Avec notre correspondant à New Delhi, Sébastien Farcis
Ce mercredi à Gurgaon, la cité d'affaires de New Delhi, un bus scolaire est caillassé. Les enfants, terrorisés, se réfugient sous les sièges. Dehors, c'est un climat de révolte urbaine. Comme dans plusieurs Etats du nord de l'Inde, des centaines de jeunes enragés brûlent les voitures ou saccagent des cinémas, afin d'empêcher la diffusion du film Padmavaat. Ils répondent à l'appel d'un groupe radical de la caste des Rajputs.
Celui-ci affirme que Bollywood est en train de souiller la mémoire d'une de leurs reines mythiques du XIVe siècle.

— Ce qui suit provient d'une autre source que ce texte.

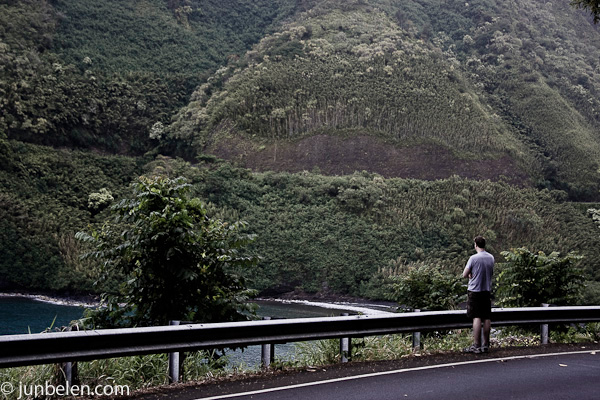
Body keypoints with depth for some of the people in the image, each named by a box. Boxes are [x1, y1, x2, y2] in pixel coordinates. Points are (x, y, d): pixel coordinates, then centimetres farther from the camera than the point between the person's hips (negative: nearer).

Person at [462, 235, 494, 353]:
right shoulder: (491, 258, 6)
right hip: (487, 291, 5)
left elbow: (464, 275, -11)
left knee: (477, 318, -5)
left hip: (475, 291, -5)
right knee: (487, 318, 7)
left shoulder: (474, 258, -13)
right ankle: (486, 345, 13)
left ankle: (476, 345, -5)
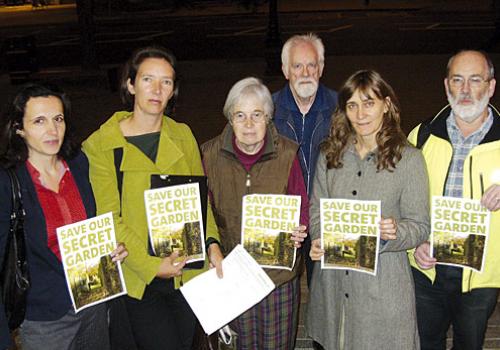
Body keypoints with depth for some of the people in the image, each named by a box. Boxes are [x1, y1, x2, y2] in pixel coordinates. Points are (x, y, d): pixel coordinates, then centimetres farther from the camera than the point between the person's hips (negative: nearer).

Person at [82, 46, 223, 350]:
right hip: (139, 279, -4)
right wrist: (151, 265, -16)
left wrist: (211, 242, -7)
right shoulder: (100, 144, -8)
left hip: (188, 273, 4)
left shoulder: (183, 135, 5)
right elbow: (109, 219, -10)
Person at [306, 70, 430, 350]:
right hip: (334, 281, 4)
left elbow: (420, 226, -6)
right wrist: (317, 241, -9)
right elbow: (316, 209, 10)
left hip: (383, 283, -3)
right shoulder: (330, 155, 3)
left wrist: (394, 233, -26)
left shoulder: (409, 159, -8)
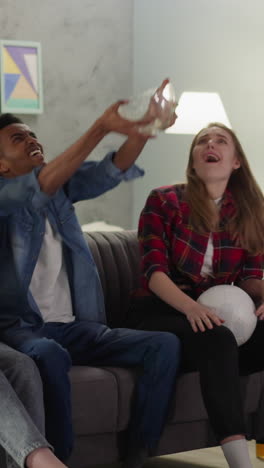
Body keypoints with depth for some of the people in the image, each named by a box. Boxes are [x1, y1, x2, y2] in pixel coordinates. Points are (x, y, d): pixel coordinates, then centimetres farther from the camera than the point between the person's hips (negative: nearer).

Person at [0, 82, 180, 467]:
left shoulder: (62, 185, 14)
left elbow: (111, 171, -3)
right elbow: (43, 184, -25)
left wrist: (139, 127, -23)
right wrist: (101, 128, -33)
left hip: (74, 326, 6)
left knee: (164, 344, -12)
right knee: (50, 355, -40)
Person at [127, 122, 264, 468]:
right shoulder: (164, 201, -2)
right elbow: (154, 271, -11)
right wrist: (192, 307, -30)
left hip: (220, 315, 5)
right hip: (160, 313, -4)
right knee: (217, 340, -37)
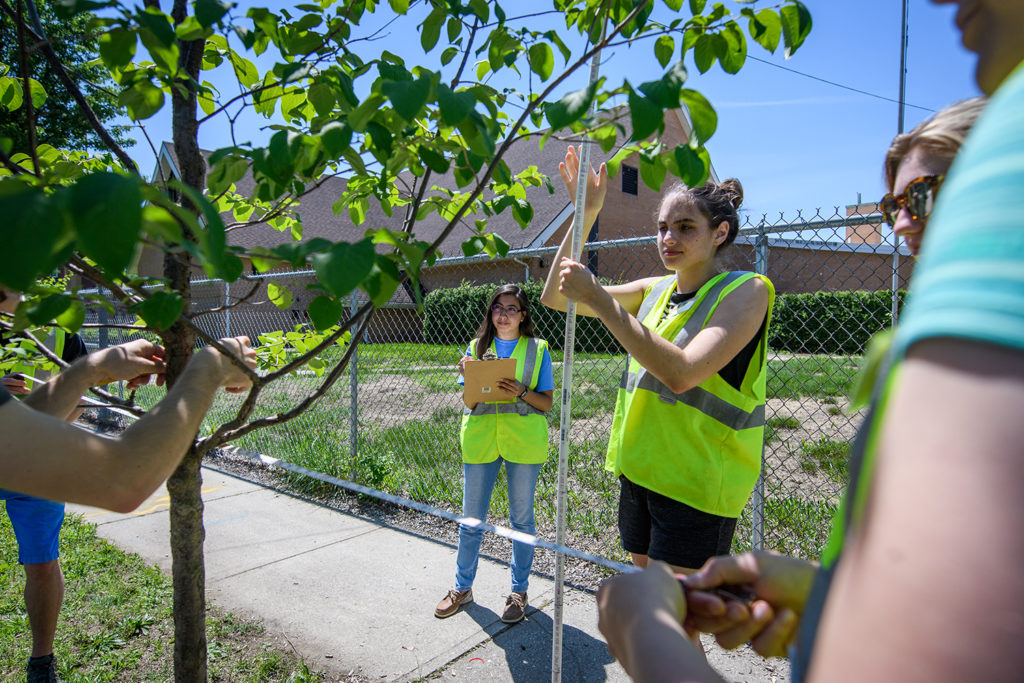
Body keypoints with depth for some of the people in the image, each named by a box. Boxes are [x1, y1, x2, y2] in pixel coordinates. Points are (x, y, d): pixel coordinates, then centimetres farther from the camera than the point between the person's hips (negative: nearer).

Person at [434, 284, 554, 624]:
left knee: (522, 519, 9)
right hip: (480, 438, 2)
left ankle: (519, 590, 27)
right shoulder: (477, 347, 8)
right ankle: (463, 587, 29)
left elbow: (547, 402, 0)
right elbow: (468, 402, 5)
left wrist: (520, 392, -18)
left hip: (523, 440, -1)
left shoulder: (537, 349, 3)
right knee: (471, 519, 9)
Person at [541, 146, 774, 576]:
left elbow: (681, 374, -27)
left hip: (696, 483, -6)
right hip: (639, 471, 7)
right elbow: (554, 297, 7)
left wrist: (597, 297, -25)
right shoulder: (655, 290, 8)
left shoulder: (745, 291, -11)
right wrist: (585, 214, -2)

L'histoire est tirée d'une fable, quasiment personne n'a encore vu le film, mais qu'importe, c'est l'honneur de cette communauté guerrière qui serait en jeu.
Selon Gaurav Bose, producteur de film à Bombay, ce rare niveau de violence est très préoccupant. « Les gens n'acceptent plus que l'on parle de leur histoire si on ne fait pas partie de leur communauté. Ce n'est même plus un problème de contenu, c'est simplement qu'ils s'arrogent le monopole de ce récit. Et en tant que réalisateur de films, c'est une situation très délicate. Car en Inde, nous avons 50 religions, 50 groupes politiques et sociaux, avec 50 versions différentes de leur histoire. Et il est donc très difficile de ne pas vexer l'un d'entre eux. »
Les propriétaires de salles de quatre Etats indiens ont déjà cédé à la menace, et refusé de diffuser Padmaavat par peur de subir de nouvelles violences.